"Zuckerharnuhr"

  • „… und ein süßer Honig floss wie Wasser von einem tiefen Tal auf einen hohen Berg; das waren seltsame Geschichten …“, heißt es bei den Gebrüdern Grimm im Märchen vom Schlaraffenland. Diabetes mellitus ist eine griechisch-lateinische Wortkombi-nation für mellitus: „honigsüß“ und altgriechisch diabainein: „hindurchfließen“.

    Bis heute stellt der Diabetes mellitus eine Sammelbezeichnung für verschiedene Stoffwechselstörungen dar, deren Leitsymptom die Überzuckerung des Blutes ist.

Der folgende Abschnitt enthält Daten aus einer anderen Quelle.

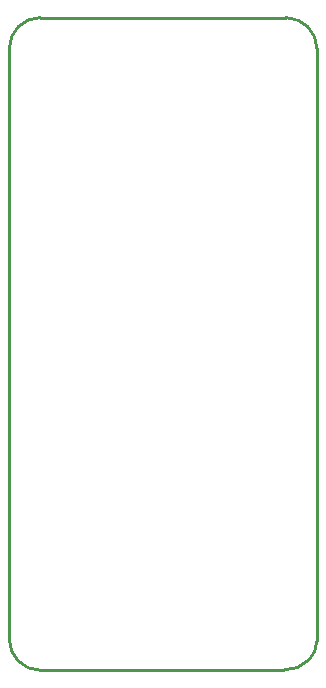
<source format=gko>
G04*
G04 #@! TF.GenerationSoftware,Altium Limited,Altium Designer,20.0.9 (164)*
G04*
G04 Layer_Color=16711935*
%FSLAX25Y25*%
%MOIN*%
G70*
G01*
G75*
%ADD12C,0.01000*%
D12*
X100000Y110243D02*
G03*
X103000Y103000I10243J0D01*
G01*
D02*
G03*
X110243Y100000I7243J7243D01*
G01*
X191550D02*
G03*
X200000Y103500I0J11950D01*
G01*
D02*
G03*
X202500Y109536I-6036J6036D01*
G01*
Y307257D02*
G03*
X199500Y314500I-10243J0D01*
G01*
D02*
G03*
X192257Y317500I-7243J-7243D01*
G01*
X110243D02*
G03*
X103000Y314500I0J-10243D01*
G01*
D02*
G03*
X100000Y307257I7243J-7243D01*
G01*
Y110243D02*
Y301000D01*
X110243Y100000D02*
X191550D01*
X202500Y109536D02*
Y307257D01*
X110243Y317500D02*
X192257D01*
X100000Y301000D02*
Y307257D01*
M02*

</source>
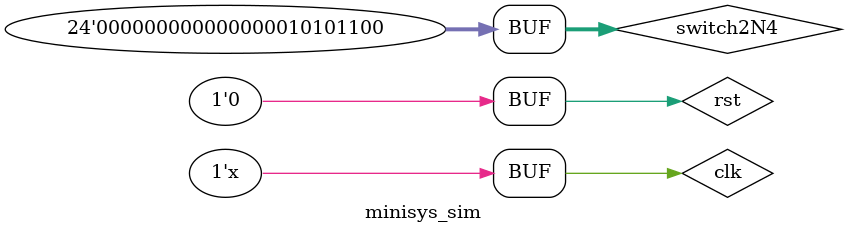
<source format=v>
`timescale 1ns / 1ps


module minisys_sim(
    );
    // input
    reg clk = 0;
    reg rst = 1;
    reg [23:0]switch2N4=8'b10101100;
    wire [23:0]led2N4;
    minisys u (.clk(clk),.rst(rst),.led2N4(led2N4),.switch2N4(switch2N4));
    initial begin
        #7000 rst = 0;
    end
    always #10 clk=~clk;
        
endmodule

</source>
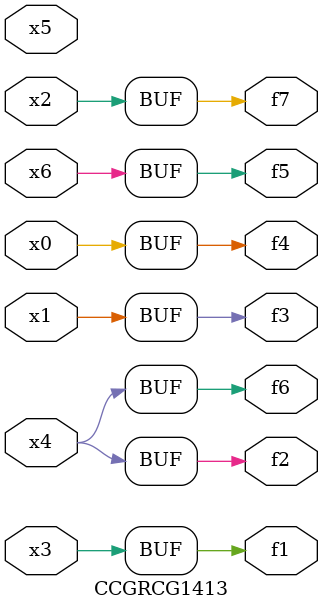
<source format=v>
module CCGRCG1413(
	input x0, x1, x2, x3, x4, x5, x6,
	output f1, f2, f3, f4, f5, f6, f7
);
	assign f1 = x3;
	assign f2 = x4;
	assign f3 = x1;
	assign f4 = x0;
	assign f5 = x6;
	assign f6 = x4;
	assign f7 = x2;
endmodule

</source>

Die Ausscheidung von Zucker im übermäßig ausgeschiedenen Urin führte auch zu der deutschen Bezeichnung Zuckerharnruhr.

    Im Schlaraffenland sei Genießen die größte Tugend der BewohnerInnen, harte Arbeit und Fleiß würden als Sünde betrachtet. Was in Zeiten bitterer Armut als paradiesisch erschien, ist in unserer Wohlstandsgesellschaft mithin trauriger Alltag geworden. Wir essen zu viel und bewegen uns zu wenig. Als Strafe für den Müßiggang steigen die Zahlen diabetischer Erkrankungen – nicht zuletzt in der Schwangerschaft – von 0,6 Prozent im Jahr 1960 auf heutige 5 Prozent. Tendenz steigend. Ja, auch schlanke Frauen können Diabetes bekommen, doch ist Übergewicht der größte Risikofaktor für Diabetes Typ II. Obwohl besser behandelbar als je zuvor, gilt Diabetes weltweit als eine der größten Herausforderungen der modernen Medizin.

    Ein grönländisches Sprichwort sagt: Eine Schwangere sollte nicht zu viel Speck essen, weil sie sonst riskiert, ein Kind mit zu viel Babyspeck zu gebären. „Mäßige dich für eine gute Geburt“, könnte die verkürzte Version lauten. Wird die Diagnose Diabetes erstmals in der Schwangerschaft gestellt, haben Frauen mit guter Betreuung realistische Chancen, diese Zeit hoher Motivation zu nutzen und ihre Ernährung vielleicht sogar langfristig umzustellen. Doch wie viele Kohlenhydrate werden in der Schwangerschaft wirklich gebraucht und wie kann eine Schwangere mit Sport ihr Risiko für einen Gestationsdiabetes senken?

    Es ist noch keine 100 Jahre her, dass Frauen mit Diabetes gar nicht schwanger werden konnten. Und keine 50 Jahre, dass die Kindersterblichkeit in diesem Fall noch bei über 20 Prozent lag. Die geburtshilflichen Gefahren sind heute nicht verschwunden, doch besser behandelbar. Manche Kollegin wird sich noch an „dicke Kinder“ im Kinderzimmer erinnern, die klaglos hypoglykämisch einschliefen und nie mehr erwachten. Oder an Frauen, denen plötzlich schwindelig wurde, weil sie vergessen hatten zu essen, und sich noch immer die gleiche hohe Dosis Insulin spritzten. Auch die Wundheilungsstörungen beeinträchtigen Wöchnerinnen mit abdominalen und perinealen Verletzungen länger als gesunde Frauen.

    Diabetes kann man nicht sehen und er tut nicht weh. Deshalb fällt es so schwer, ihn mit allen Anforderungen an die eigene Disziplin zu akzeptieren. Auch in der interprofessionellen Zusammenarbeit ist noch Luft nach oben.